課題の説明:
本文によると、筆者は映画脚本の重要なシーンに空白スペースを空けています。その理由を本文に沿って説明してください。

読解本文:
2015.11.10
装幀と小説と脚本と
西島です。
あまり細かく告知をしていないのですが、日々、様々な作家さんの本の装幀画を手掛けています。例えば、最果タヒさん、倉狩聡さん、越谷オサムさん、北野勇作さん。最新刊は神林長平さんの『絞首台の黙示録』です。
小説とは何か、と考えると、究極的には「読み進めることそれ自体が快楽となること」かなと思います。例えば小説を読んで「この考えは違うと思う」「この価値観は理解しがたい」と感じたとしても、そのテーマを読み解けている時点で物語や哲学を強引にするすると「読ませる」小説の力があるんだなと。どの作家さんもそれが研ぎ澄まされていて、すごいな、すばらしいなと、ゲラを読むたびに感じます。
自分自身を省みると、実は先日、「小説」を描く機会に恵まれました。装幀のためのキャラクター原案や設定まわりを担当したblacksheep『Beast +』ジャケットの付録冊子で、「小説も載せてみよう」ということに。そんなわけで僕なりにトライしてみて小説にまとめ、普段仕事をしている活字担当編集さんに読んでもらったところ。
「これは、まあ小説ではないですね。セリフはいいけど」
とのこと。つまり僕のそれは小説ではないのです。それに値する「読みの快楽」がないのです。小説というものが根本的にわかってなくて、それが冒頭の「小説」の印象に繋がります。
最近手がけている映画脚本についてですが、脚本は小説ではないので、結果的には書けています。『世界の終わりのいずこねこ』『レイニー&アイロニーの少女コレクション』の二作を手がけましたが、これは「監督アテ書き」です。映画は監督が仕上げてくれるため、脚本はそのためのたたき台であり、重要なシーンでは「ここ空けておくので監督、言葉埋めてください」と空白スペースすらを空けています。

プレーンテキストの文書ソース
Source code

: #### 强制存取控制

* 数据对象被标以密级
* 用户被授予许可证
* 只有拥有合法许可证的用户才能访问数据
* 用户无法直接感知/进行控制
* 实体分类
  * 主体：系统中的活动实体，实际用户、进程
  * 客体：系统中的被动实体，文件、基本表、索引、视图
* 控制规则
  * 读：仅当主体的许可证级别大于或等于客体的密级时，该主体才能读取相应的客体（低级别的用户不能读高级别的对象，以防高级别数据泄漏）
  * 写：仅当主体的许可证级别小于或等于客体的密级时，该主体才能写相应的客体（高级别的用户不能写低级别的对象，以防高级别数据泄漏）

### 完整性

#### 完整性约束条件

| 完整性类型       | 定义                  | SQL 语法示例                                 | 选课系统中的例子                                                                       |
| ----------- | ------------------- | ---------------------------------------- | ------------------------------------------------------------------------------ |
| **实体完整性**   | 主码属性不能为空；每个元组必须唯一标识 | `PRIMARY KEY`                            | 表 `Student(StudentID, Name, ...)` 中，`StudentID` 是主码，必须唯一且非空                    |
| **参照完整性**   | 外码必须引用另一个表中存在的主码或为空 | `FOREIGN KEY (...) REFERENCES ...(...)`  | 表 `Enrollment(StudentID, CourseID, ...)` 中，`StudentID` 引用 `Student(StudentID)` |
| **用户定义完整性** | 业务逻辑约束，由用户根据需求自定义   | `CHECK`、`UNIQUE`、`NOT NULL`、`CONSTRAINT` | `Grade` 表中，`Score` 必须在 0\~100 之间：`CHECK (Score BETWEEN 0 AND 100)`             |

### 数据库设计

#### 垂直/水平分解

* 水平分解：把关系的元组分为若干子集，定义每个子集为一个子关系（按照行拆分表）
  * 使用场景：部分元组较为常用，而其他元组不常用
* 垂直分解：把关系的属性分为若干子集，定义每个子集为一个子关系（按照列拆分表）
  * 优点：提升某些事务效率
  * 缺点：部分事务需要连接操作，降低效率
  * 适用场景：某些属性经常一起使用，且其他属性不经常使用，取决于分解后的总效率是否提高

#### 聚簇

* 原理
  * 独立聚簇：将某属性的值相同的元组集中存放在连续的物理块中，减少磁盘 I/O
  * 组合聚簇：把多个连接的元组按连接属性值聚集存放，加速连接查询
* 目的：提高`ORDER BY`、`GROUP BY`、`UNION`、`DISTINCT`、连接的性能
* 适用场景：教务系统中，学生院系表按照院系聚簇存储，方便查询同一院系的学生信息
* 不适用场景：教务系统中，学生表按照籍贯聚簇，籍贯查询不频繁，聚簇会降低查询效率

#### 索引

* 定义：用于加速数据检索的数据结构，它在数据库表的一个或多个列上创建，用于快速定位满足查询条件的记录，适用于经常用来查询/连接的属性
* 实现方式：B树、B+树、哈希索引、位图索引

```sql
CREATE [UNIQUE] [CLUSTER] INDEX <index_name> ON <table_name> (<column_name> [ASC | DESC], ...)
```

課題の解答:
映画は監督が仕上げてくれるので、脚本はそのためのたたき台だからです。そのため重要なシーンでは、監督に言葉を埋めてもらうよう空白を空けています。